(PROVIDED MATERIAL):
* * * * *

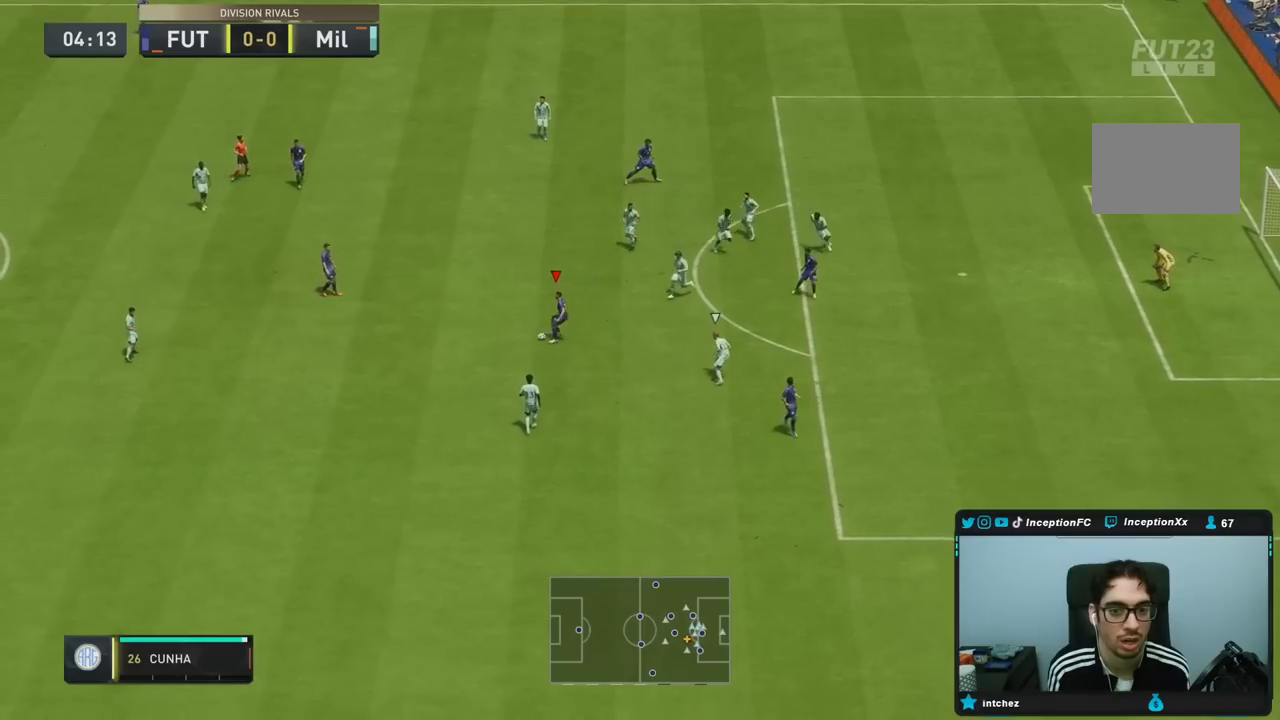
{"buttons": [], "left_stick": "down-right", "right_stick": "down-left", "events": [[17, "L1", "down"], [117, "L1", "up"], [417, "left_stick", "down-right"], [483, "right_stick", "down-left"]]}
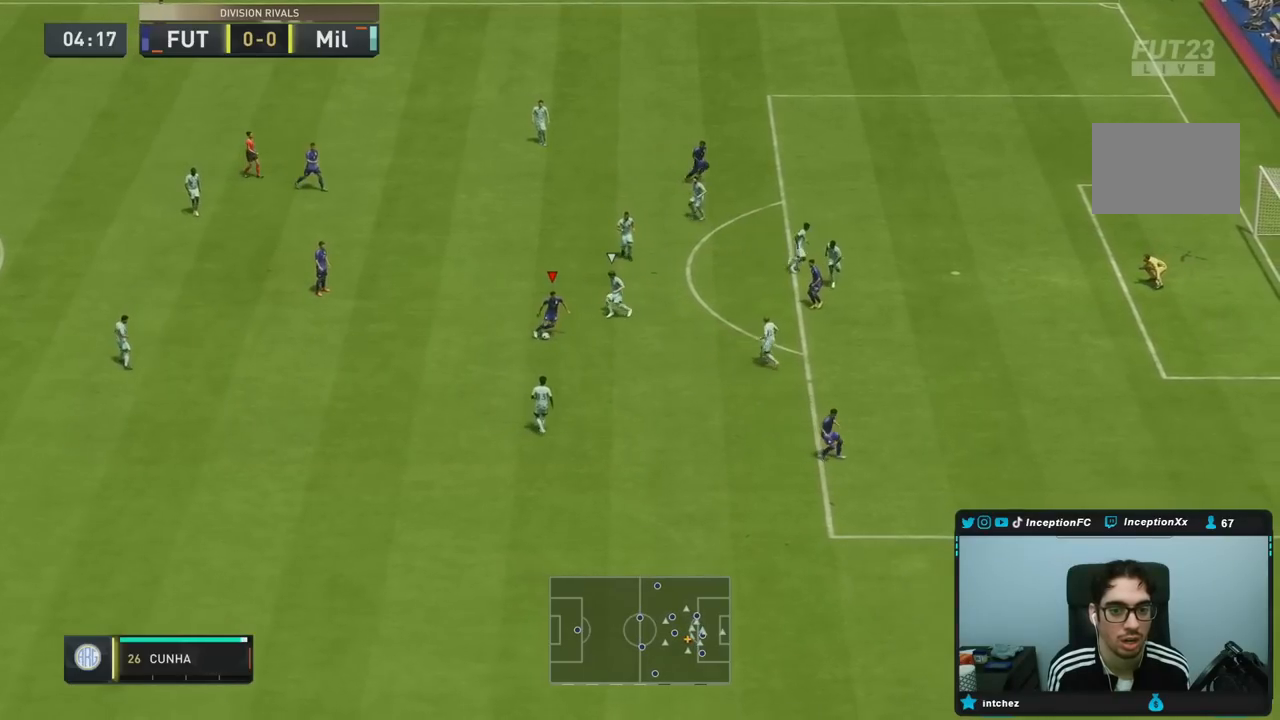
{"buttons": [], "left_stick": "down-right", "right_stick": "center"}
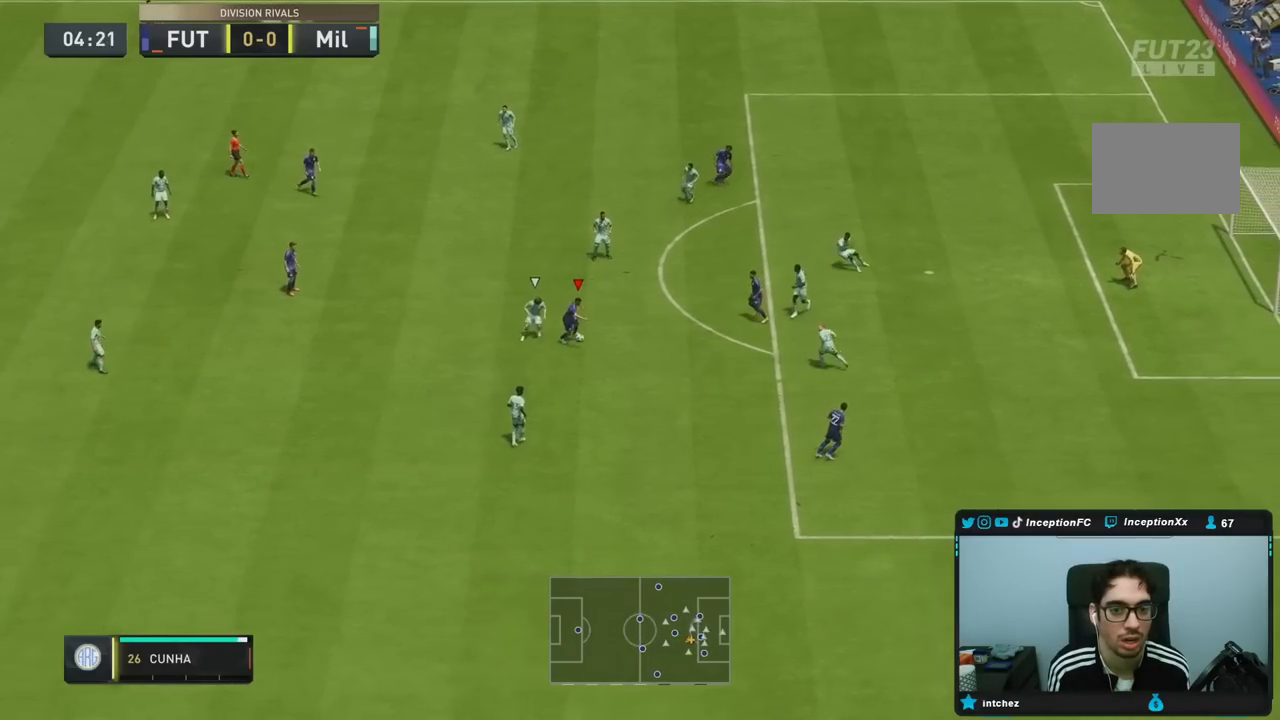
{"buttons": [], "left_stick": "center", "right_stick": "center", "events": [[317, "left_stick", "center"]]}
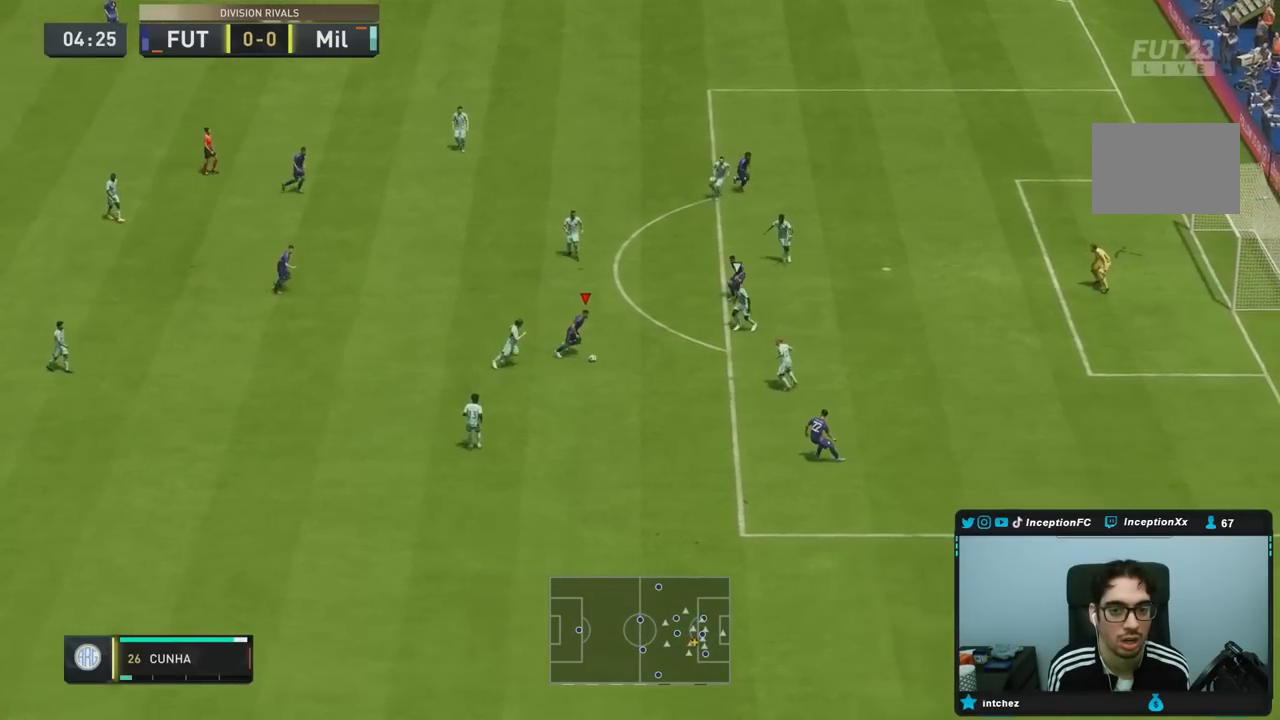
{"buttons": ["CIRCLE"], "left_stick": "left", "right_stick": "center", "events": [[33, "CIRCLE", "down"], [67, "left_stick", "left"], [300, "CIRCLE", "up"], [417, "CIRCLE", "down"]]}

* * * * *

(INSTRUCTIONS TO FOLLOW): Set down the full listing above with its wording unchanged. Leave out its images.

(YOUR RESPONSE):
{"buttons": [], "left_stick": "down-right", "right_stick": "down-left", "events": [[17, "L1", "down"], [117, "L1", "up"], [417, "left_stick", "down-right"], [483, "right_stick", "down-left"]]}
{"buttons": [], "left_stick": "down-right", "right_stick": "center"}
{"buttons": [], "left_stick": "center", "right_stick": "center", "events": [[317, "left_stick", "center"]]}
{"buttons": ["CIRCLE"], "left_stick": "left", "right_stick": "center", "events": [[33, "CIRCLE", "down"], [67, "left_stick", "left"], [300, "CIRCLE", "up"], [417, "CIRCLE", "down"]]}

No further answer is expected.